Restate, word for word and with no pictures, the stretch of lines in the data below that begins at the line with "right ankle: (47, 337)" and ends at the line with "right elbow: (96, 263)", inclusive.

Start of Data to process

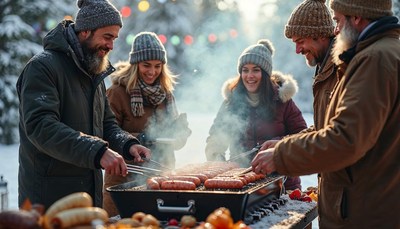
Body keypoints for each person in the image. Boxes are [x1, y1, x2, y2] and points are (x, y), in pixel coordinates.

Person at [251, 0, 400, 227]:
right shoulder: (377, 53)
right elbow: (331, 128)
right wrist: (285, 143)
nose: (335, 29)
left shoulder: (374, 59)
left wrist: (281, 155)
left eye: (338, 20)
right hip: (362, 206)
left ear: (357, 17)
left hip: (365, 214)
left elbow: (346, 139)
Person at [16, 0, 151, 210]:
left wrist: (127, 144)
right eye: (107, 37)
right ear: (85, 31)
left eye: (114, 38)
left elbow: (107, 124)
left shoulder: (93, 72)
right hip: (47, 200)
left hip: (87, 197)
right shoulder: (42, 67)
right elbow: (41, 127)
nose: (111, 46)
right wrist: (97, 151)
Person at [103, 31, 191, 216]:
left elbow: (174, 140)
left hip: (162, 178)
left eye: (158, 66)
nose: (152, 72)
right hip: (124, 182)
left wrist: (180, 134)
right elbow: (105, 133)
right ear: (135, 64)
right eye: (146, 65)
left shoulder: (165, 95)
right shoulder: (117, 93)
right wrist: (141, 139)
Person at [205, 39, 307, 191]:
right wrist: (218, 160)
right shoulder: (231, 102)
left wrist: (278, 144)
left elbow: (302, 137)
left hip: (282, 184)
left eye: (255, 70)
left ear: (265, 73)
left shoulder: (282, 100)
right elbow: (215, 139)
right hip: (241, 182)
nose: (249, 75)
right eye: (245, 70)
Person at [260, 0, 339, 151]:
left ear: (320, 35)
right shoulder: (325, 68)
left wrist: (283, 153)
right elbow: (322, 129)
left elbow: (339, 137)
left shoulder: (342, 69)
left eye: (300, 42)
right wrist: (283, 144)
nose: (297, 50)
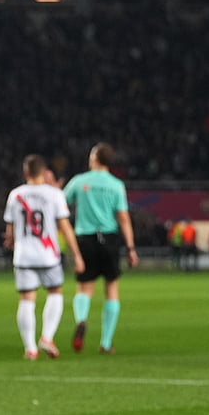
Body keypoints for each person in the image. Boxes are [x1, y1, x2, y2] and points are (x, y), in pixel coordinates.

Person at [3, 155, 84, 360]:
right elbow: (65, 227)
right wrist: (77, 255)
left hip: (23, 256)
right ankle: (47, 337)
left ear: (26, 172)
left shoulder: (15, 195)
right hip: (48, 255)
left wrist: (11, 241)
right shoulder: (54, 194)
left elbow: (10, 231)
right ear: (43, 171)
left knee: (26, 299)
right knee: (55, 292)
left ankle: (30, 348)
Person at [62, 142, 139, 354]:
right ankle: (105, 344)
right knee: (111, 289)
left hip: (85, 238)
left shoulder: (79, 181)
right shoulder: (116, 185)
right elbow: (123, 218)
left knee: (84, 288)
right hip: (109, 238)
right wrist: (131, 248)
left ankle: (81, 320)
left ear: (95, 158)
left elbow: (60, 204)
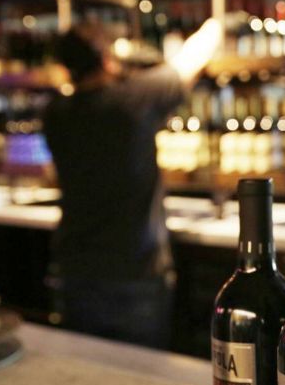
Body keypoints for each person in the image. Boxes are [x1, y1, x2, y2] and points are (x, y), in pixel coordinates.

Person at [44, 19, 221, 348]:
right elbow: (194, 56)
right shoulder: (134, 99)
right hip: (134, 271)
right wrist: (217, 21)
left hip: (75, 271)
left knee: (86, 375)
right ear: (106, 59)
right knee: (142, 378)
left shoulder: (55, 114)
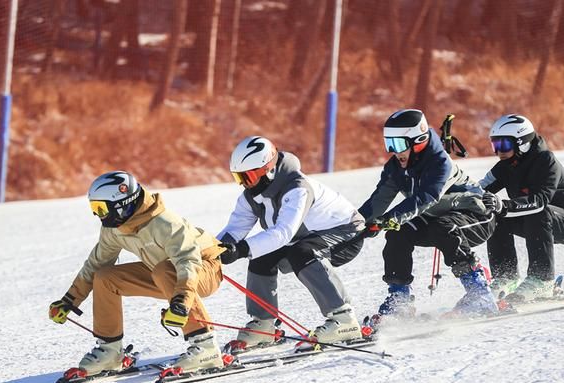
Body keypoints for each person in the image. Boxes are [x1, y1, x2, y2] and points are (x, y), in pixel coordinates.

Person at [48, 171, 226, 377]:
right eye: (94, 208)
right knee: (105, 277)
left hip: (203, 269)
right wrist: (69, 300)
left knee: (165, 269)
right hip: (163, 273)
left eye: (101, 208)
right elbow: (96, 263)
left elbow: (187, 262)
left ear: (121, 203)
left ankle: (205, 347)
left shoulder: (165, 223)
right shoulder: (115, 228)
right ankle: (110, 351)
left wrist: (181, 303)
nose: (98, 215)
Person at [217, 136, 366, 351]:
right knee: (262, 255)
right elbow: (234, 230)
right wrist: (213, 249)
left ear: (267, 169)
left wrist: (240, 250)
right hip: (305, 237)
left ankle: (344, 320)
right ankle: (264, 324)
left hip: (346, 235)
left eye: (247, 177)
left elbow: (283, 233)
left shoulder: (296, 188)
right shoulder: (251, 195)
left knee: (302, 252)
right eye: (238, 178)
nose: (243, 184)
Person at [358, 109, 498, 318]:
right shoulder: (396, 166)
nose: (393, 151)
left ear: (419, 140)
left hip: (475, 215)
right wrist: (355, 224)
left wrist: (390, 219)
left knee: (443, 228)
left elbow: (427, 197)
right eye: (389, 144)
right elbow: (378, 200)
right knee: (398, 233)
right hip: (434, 219)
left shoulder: (440, 163)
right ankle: (400, 300)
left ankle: (480, 294)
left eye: (397, 144)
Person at [480, 114, 564, 301]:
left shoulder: (545, 161)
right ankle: (505, 277)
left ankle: (542, 281)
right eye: (495, 145)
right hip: (536, 221)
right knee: (495, 215)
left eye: (504, 145)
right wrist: (452, 196)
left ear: (522, 142)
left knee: (538, 211)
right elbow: (479, 188)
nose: (499, 151)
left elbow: (540, 200)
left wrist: (505, 205)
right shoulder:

End of Data to process

## Answer to the exercise
right ankle: (47, 337)
left ear: (26, 172)
left shoulder: (15, 195)
right hip: (48, 255)
left wrist: (11, 241)
right shoulder: (54, 194)
left elbow: (10, 231)
right ear: (43, 171)
left knee: (26, 299)
right knee: (55, 292)
left ankle: (30, 348)
Person at [62, 142, 139, 354]:
right ankle: (105, 344)
right knee: (111, 289)
left hip: (85, 238)
left shoulder: (79, 181)
right shoulder: (116, 185)
right elbow: (123, 218)
left knee: (84, 288)
right hip: (109, 238)
right wrist: (131, 248)
left ankle: (81, 320)
left ear: (95, 158)
left elbow: (60, 204)
Body keypoints for each person in the image. Boxes are [x1, y1, x2, y2] and points are (x, y), in pixel coordinates.

Person at [44, 19, 221, 348]:
right elbow: (194, 56)
right shoulder: (134, 99)
right hip: (134, 271)
right wrist: (217, 21)
left hip: (75, 271)
left knee: (86, 375)
right ear: (106, 59)
right knee: (142, 378)
left shoulder: (55, 114)
Body keypoints for each person in the image. Boxes are [x1, y1, x2, y2] and points are (x, y), in pixel coordinates.

Person at [48, 171, 226, 377]:
right eye: (94, 208)
right knee: (105, 277)
left hip: (203, 269)
right wrist: (69, 300)
left knee: (165, 269)
right hip: (163, 273)
left eye: (101, 208)
right elbow: (96, 263)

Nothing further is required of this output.